Over the course of the next hour, Varda fills the film with an incredible amount of symbolism, emerging from every corner of the screen. Her ability to use a distant taxi radio to add commentary about the Algerian war or an African mask in a shop window to connote colonialism and reflect Cleo’s preoccupation with performance and ‘mask-wearing’ indicates the strength of Varda’s filmmaking skills. As Cleo wanders aimlessly, meets up with a friend, and watches a short film, she slowly confronts the intricacies of everyday life, finding substance beyond beauty and performance. Her anxieties surrounding the potential decay of her beauty begin to subside as she comes to terms with her mortality, reflected in the last image we see of a mirror – a smashed one. Cleo’s eye is framed in one of the shards as she says, “It’s an omen of death”. Yet she ultimately decides not to pick up the pieces, leaving them fragmented on the ground.

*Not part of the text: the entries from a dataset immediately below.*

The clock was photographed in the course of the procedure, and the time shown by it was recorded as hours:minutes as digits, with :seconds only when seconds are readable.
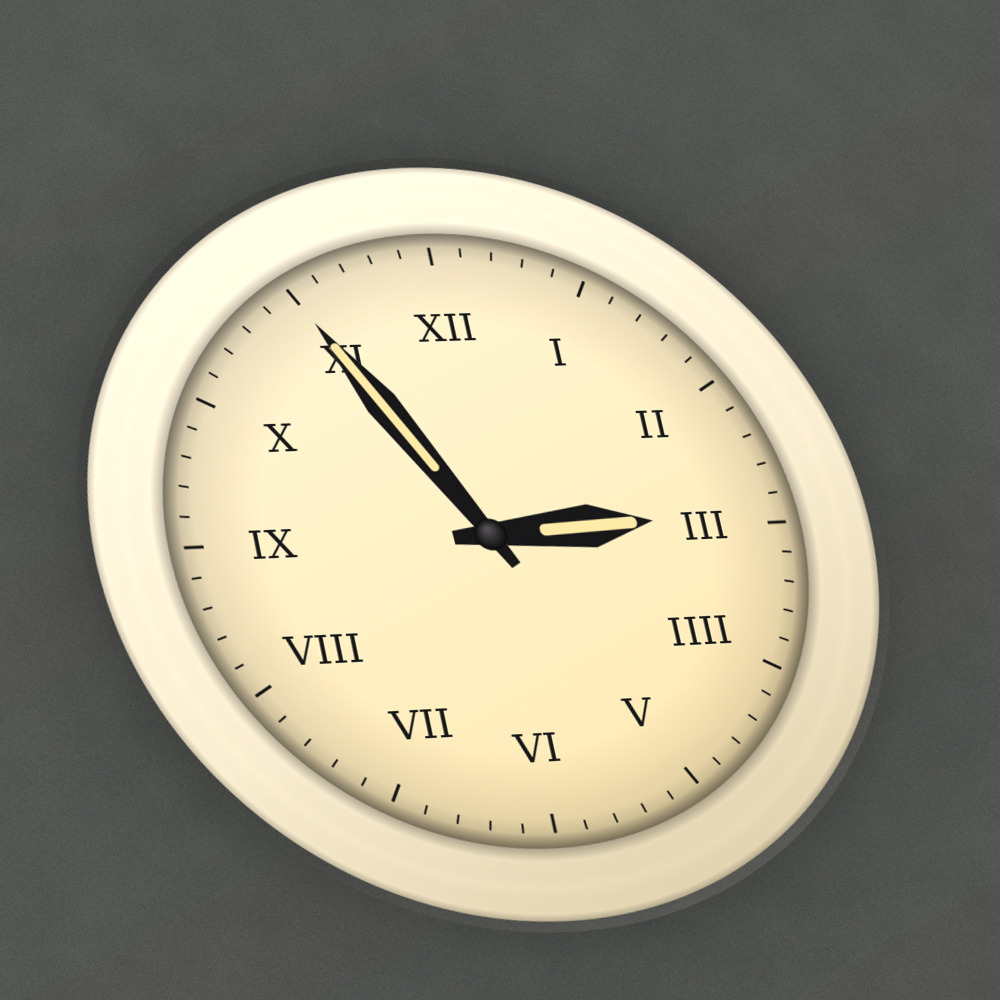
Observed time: 2:55
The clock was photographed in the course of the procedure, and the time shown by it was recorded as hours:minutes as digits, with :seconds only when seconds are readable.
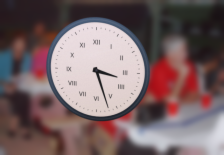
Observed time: 3:27
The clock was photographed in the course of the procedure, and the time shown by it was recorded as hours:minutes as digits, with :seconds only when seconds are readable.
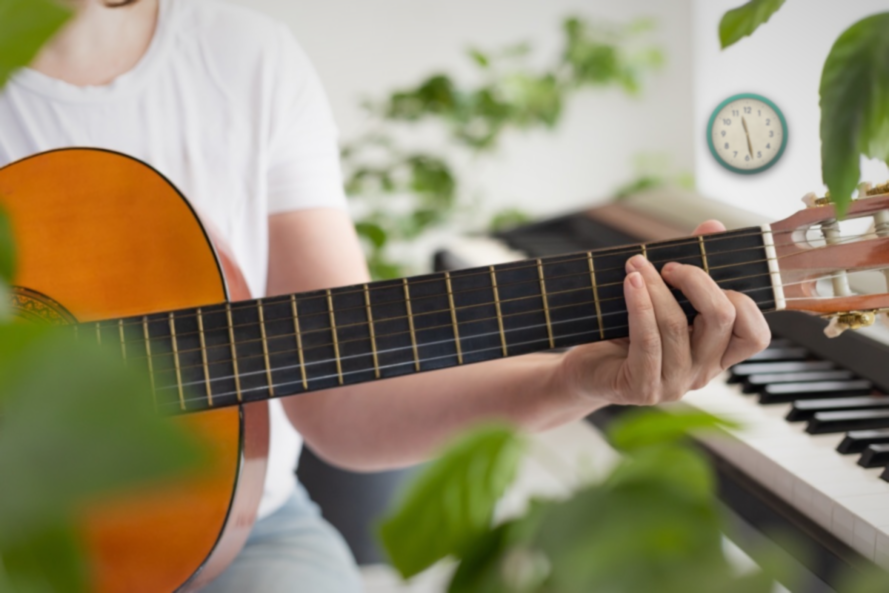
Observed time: 11:28
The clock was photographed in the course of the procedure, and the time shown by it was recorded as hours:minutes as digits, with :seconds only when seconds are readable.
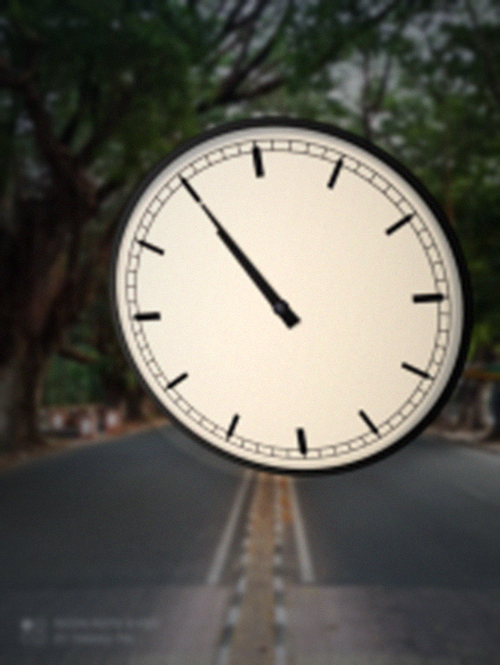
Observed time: 10:55
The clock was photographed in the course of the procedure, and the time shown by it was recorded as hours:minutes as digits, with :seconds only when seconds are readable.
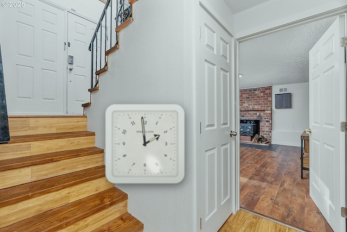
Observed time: 1:59
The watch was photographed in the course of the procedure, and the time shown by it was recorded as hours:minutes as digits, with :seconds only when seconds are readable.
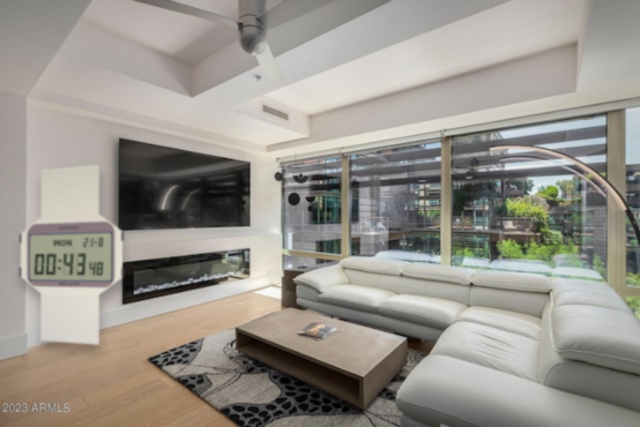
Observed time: 0:43:48
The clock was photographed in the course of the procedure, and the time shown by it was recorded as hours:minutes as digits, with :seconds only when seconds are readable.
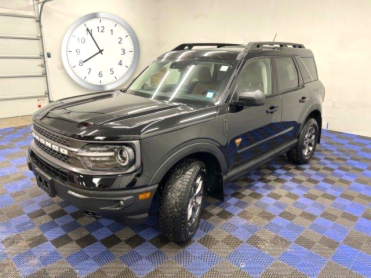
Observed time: 7:55
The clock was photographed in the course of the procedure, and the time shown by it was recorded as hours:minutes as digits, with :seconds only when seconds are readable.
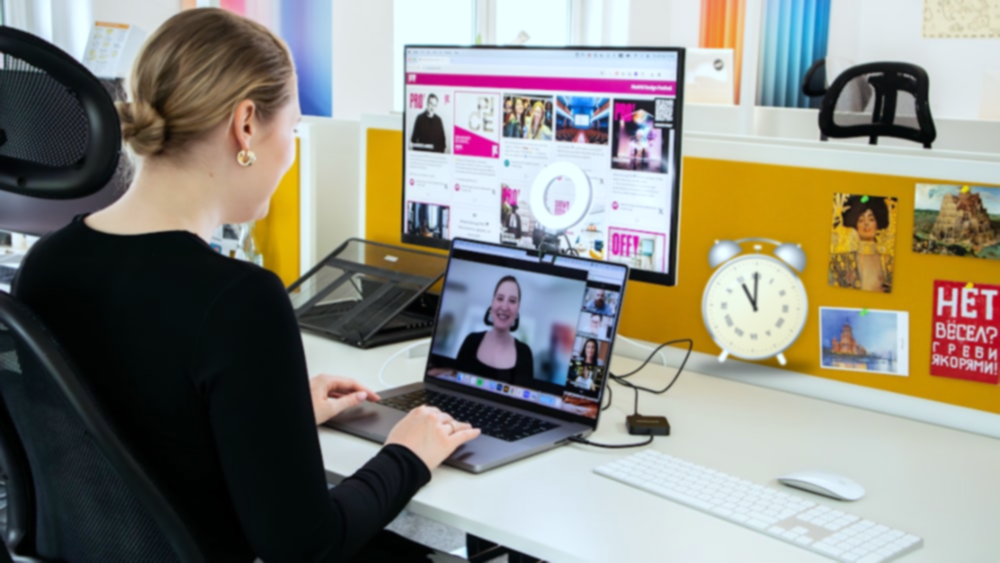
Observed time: 11:00
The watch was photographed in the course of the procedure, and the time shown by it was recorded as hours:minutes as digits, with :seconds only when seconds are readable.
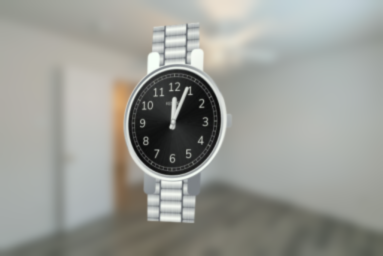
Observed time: 12:04
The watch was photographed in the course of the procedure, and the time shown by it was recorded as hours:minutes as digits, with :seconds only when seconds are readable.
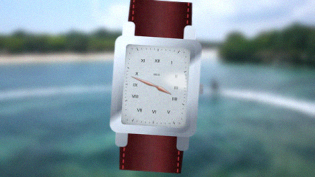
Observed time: 3:48
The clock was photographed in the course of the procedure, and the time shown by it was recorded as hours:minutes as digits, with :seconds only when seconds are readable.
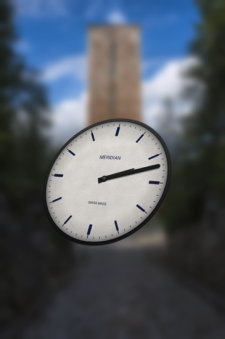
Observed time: 2:12
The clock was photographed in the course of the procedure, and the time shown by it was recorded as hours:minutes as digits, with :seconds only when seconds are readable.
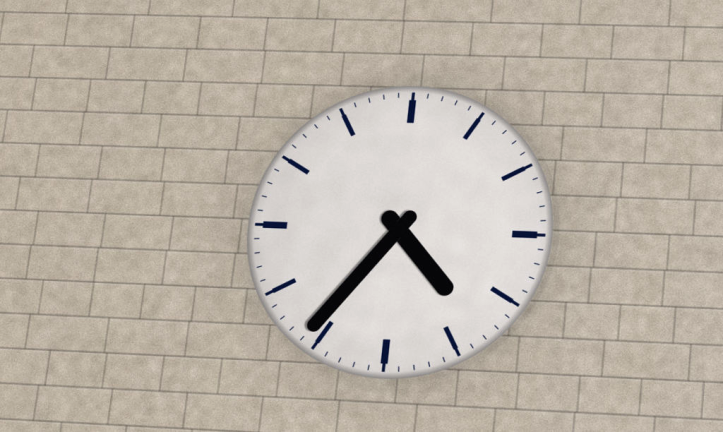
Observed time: 4:36
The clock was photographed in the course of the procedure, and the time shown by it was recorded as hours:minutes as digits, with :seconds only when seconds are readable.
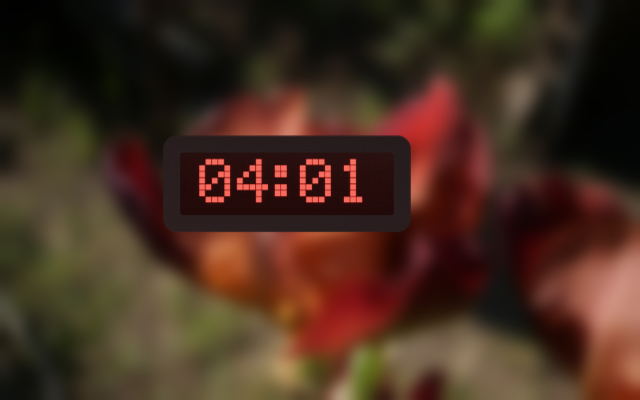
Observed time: 4:01
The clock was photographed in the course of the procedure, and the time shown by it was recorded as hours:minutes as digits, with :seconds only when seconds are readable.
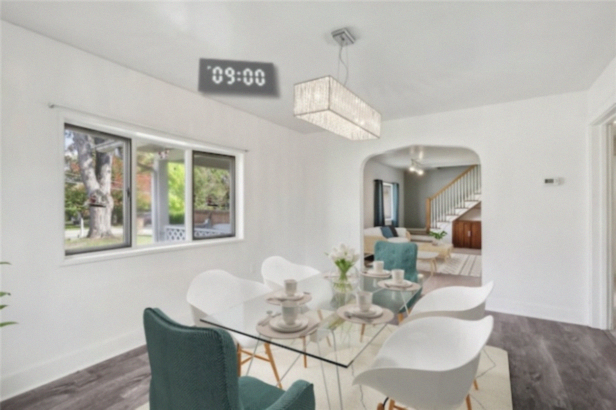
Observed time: 9:00
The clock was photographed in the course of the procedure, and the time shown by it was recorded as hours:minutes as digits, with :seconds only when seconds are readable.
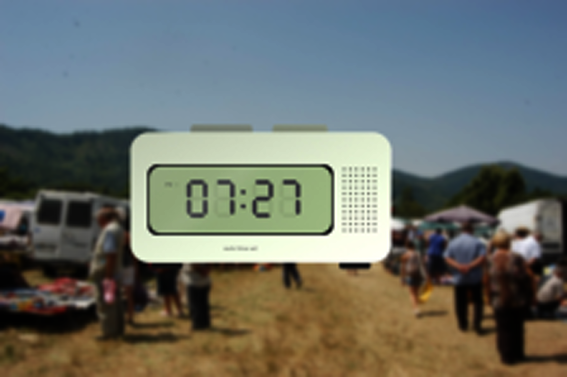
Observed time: 7:27
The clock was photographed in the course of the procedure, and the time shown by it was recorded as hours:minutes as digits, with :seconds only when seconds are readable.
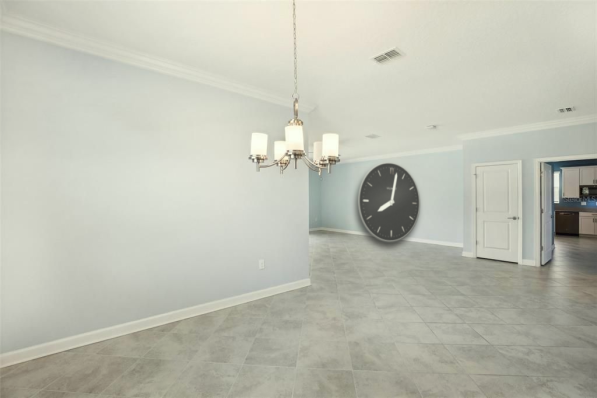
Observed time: 8:02
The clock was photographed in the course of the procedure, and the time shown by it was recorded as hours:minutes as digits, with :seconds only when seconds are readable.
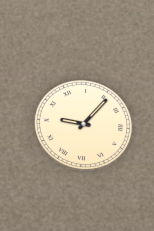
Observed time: 10:11
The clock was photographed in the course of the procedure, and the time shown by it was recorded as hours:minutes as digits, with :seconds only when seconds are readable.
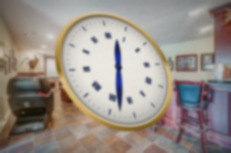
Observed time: 12:33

As Cleo wanders some more, she meets a sensitive soldier, Antoine, and instantly connects with him, finding solace in the company of another. The pair discuss death and war, with Cleo revealing that her real name is Florence before Antoine accompanies her to receive her test results. In the end, the doctor casually drives past Cleo and tells her she’ll need to have two months of chemotherapy, but she should be fine. Just like that, Cleo’s anxieties are confirmed, yet she doesn’t burst into tears or act out. Instead, she smiles at Antoine and says, “I’ve the feeling my fear has gone. I’ve the feeling I’m happy.”
Cleo finds happiness by discarding the rigid acts of performance expected of her, with Varda suggesting that life would be much more freeing for women if they didn’t have to adhere to the expectations laid out by men. With that, her happiness comes from an acceptance of life’s shortness yet the joy that can be found in the simplicities of every day, such as visiting a friend or hitting it off with a stranger and potentially finding love. By the film’s end, Cleo is no longer the narcissistic and self-obsessed woman we meet at the beginning – she is Florence. The film charts her journey of self-acceptance and discovery, and she is ultimately liberated by her diagnosis. It allows her to focus her attention away from the superficialities of life that she was so reliant on before.
Varda imbues a bleak topic with hopefulness and optimism, all while commenting on relevant social issues of the period, from the expectations of women to the ongoing Algerian war and French colonialism. Her rich visual language and use of time as a narrative structure have inspired filmmakers for decades since, and Cleo from 5 to 7 remains one of the greatest films about the expectations of womanhood.